为什么速记参数名称 $0 返回所有参数的元组? [英] Why is the shorthand argument name $0 returning a tuple of all parameters?

问题描述

我试图定义一个可以容纳闭包的变量，但在使用 Swift 的速记参数名称时遇到了一些困难.获取以下代码片段:

I was trying to define a variable that can hold a closure and ran into some difficulties using Swift's shorthand argument names. Take the following code snippet:

var returnAString: (String, String) -> String
returnAString = { return $0 }

这给了我编译错误 '(String, String)' is not convertible to 'String'.当我修改闭包返回一个带有第一个参数值的字符串时，我会在一个元组中返回两个参数值.

This gives me the compile error '(String, String)' is not convertible to 'String'. When I modify the closure return a string with the first argument value, I get back both argument values in a tuple.

println(returnAString("1", "2")) // Prints "(1, 2)"
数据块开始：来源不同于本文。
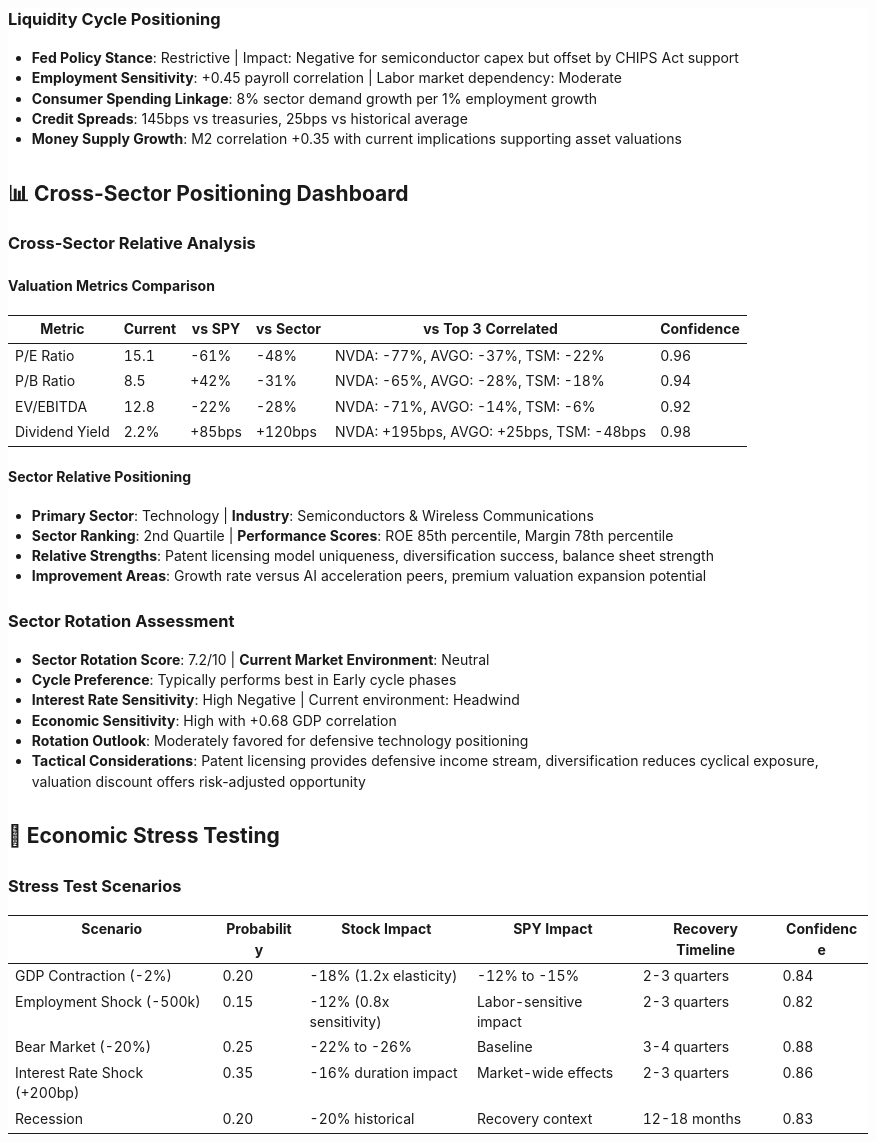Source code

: ### Liquidity Cycle Positioning
- **Fed Policy Stance**: Restrictive | Impact: Negative for semiconductor capex but offset by CHIPS Act support
- **Employment Sensitivity**: +0.45 payroll correlation | Labor market dependency: Moderate
- **Consumer Spending Linkage**: 8% sector demand growth per 1% employment growth
- **Credit Spreads**: 145bps vs treasuries, 25bps vs historical average
- **Money Supply Growth**: M2 correlation +0.35 with current implications supporting asset valuations

## 📊 Cross-Sector Positioning Dashboard

### Cross-Sector Relative Analysis

#### Valuation Metrics Comparison
| Metric | Current | vs SPY | vs Sector | vs Top 3 Correlated | Confidence |
|--------|---------|--------|-----------|---------------------|------------|
| P/E Ratio | 15.1 | -61% | -48% | NVDA: -77%, AVGO: -37%, TSM: -22% | 0.96 |
| P/B Ratio | 8.5 | +42% | -31% | NVDA: -65%, AVGO: -28%, TSM: -18% | 0.94 |
| EV/EBITDA | 12.8 | -22% | -28% | NVDA: -71%, AVGO: -14%, TSM: -6% | 0.92 |
| Dividend Yield | 2.2% | +85bps | +120bps | NVDA: +195bps, AVGO: +25bps, TSM: -48bps | 0.98 |

#### Sector Relative Positioning
- **Primary Sector**: Technology | **Industry**: Semiconductors & Wireless Communications
- **Sector Ranking**: 2nd Quartile | **Performance Scores**: ROE 85th percentile, Margin 78th percentile
- **Relative Strengths**: Patent licensing model uniqueness, diversification success, balance sheet strength
- **Improvement Areas**: Growth rate versus AI acceleration peers, premium valuation expansion potential

### Sector Rotation Assessment
- **Sector Rotation Score**: 7.2/10 | **Current Market Environment**: Neutral
- **Cycle Preference**: Typically performs best in Early cycle phases
- **Interest Rate Sensitivity**: High Negative | Current environment: Headwind
- **Economic Sensitivity**: High with +0.68 GDP correlation
- **Rotation Outlook**: Moderately favored for defensive technology positioning
- **Tactical Considerations**: Patent licensing provides defensive income stream, diversification reduces cyclical exposure, valuation discount offers risk-adjusted opportunity

## 🧪 Economic Stress Testing

### Stress Test Scenarios
| Scenario | Probability | Stock Impact | SPY Impact | Recovery Timeline | Confidence |
|----------|-------------|--------------|------------|-------------------|------------|
| GDP Contraction (-2%) | 0.20 | -18% (1.2x elasticity) | -12% to -15% | 2-3 quarters | 0.84 |
| Employment Shock (-500k) | 0.15 | -12% (0.8x sensitivity) | Labor-sensitive impact | 2-3 quarters | 0.82 |
| Bear Market (-20%) | 0.25 | -22% to -26% | Baseline | 3-4 quarters | 0.88 |
| Interest Rate Shock (+200bp) | 0.35 | -16% duration impact | Market-wide effects | 2-3 quarters | 0.86 |
| Recession | 0.20 | -20% historical | Recovery context | 12-18 months | 0.83 |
但是，如果我修改闭包以打印第二个参数，则会按预期打印正确的参数.

However, if I modify the closure to print the second argument the correct argument is printed as expected.

returnAString = { $1 }
println(returnAString("1", "2")) // Prints "2"

我觉得我在这里做的事情有点傻，但我找不到任何解释为什么会发生这种情况.

I've got the feeling that I'm doing something a little silly here, but I couldn't find any explanation of why this would be happening.

推荐答案

闭包 § 简写参数名称

…速记参数名称的数量和类型将从预期的函数类型中推断出来.

Shorthand Argument Names

… the number and type of the shorthand argument names will be inferred from the expected function type.

看起来这是预期的行为.通过仅提供 $0，您可以推断(至少对系统而言)您想要一个元组.

It looks like this is the expected behavior. By providing only $0 you are inferring (at least to the system) that you want a tuple.

这似乎只是使用 $0 的特例.例如，以下内容无法编译.

This only seems to be a special case of using $0. For example, the following cannot be compiled.

var returnAString3: (String, String, String) -> String
returnAString3 = { return $1 }

无论怎么修改.

returnAString3 = { return $1.0 } // still fails.

这篇关于为什么速记参数名称 $0 返回所有参数的元组?的文章就介绍到这了，希望我们推荐的答案对大家有所帮助，也希望大家多多支持IT屋！